Technical information
- Licensing authority: CRT
- Class: B1
- ERP: 25 kW
- HAAT: 39.08 m (128.2 ft)
- Transmitter coordinates: 27°30′47″N 109°57′05″W﻿ / ﻿27.51306°N 109.95139°W

Links
- Webcast: Listen live
- Website: orejafm.com

= XHIQ-FM =

Radio station in Ciudad Obregón, Sonora, Mexico

XHIQ-FM is a radio station on 102.5 FM in Ciudad Obregón, Sonora, Mexico. The station is owned by Grupo AS Comunicación and known as Oreja FM with a Spanish adult hits format.

==History==
XEIQ-AM 960 received its concession on April 9, 1958. It was owned by Jesús Corral Ruiz and eventually was bought by Grupo ACIR. ACIR downsized and sold many of its stations to Radiorama, which in turn sold many of its Sonora outlets to Grupo Larsa. (ACIR remains the concessionaire)

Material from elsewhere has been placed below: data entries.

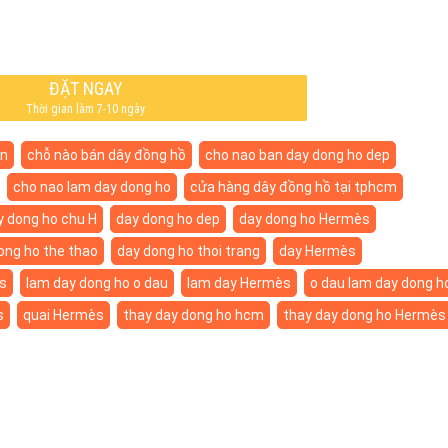
ĐẶT NGAY
Thời gian làm 7-10 ngày
ịn
chỗ nào bán dây đồng hồ
cho nao ban day dong ho dep
cho nao lam day dong ho
cửa hàng dây đồng hồ tại tphcm
y dong ho chu H
day dong ho dep
day dong ho Hermès
ong ho the thao
day dong ho thoi trang
day Hermès
s
lam day dong ho o dau
lam day Hermès
o dau lam day dong h
s
quai Hermès
thay day dong ho hcm
thay day dong ho Hermès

In April 2012, XEIQ was cleared to move to FM as XHIQ-FM 102.5.

In August 2019, XHIQ went silent as Larsa ceased its own operations in Ciudad Obregón, affecting three stations. In November, Radiorama took over direct operation of XHIQ and XHSM-FM 100.9, with XHIQ remaining in the Spanish adult hits format, but going by a new name, "Madre 102.5". The station changed brands to Oreja FM in June 2020.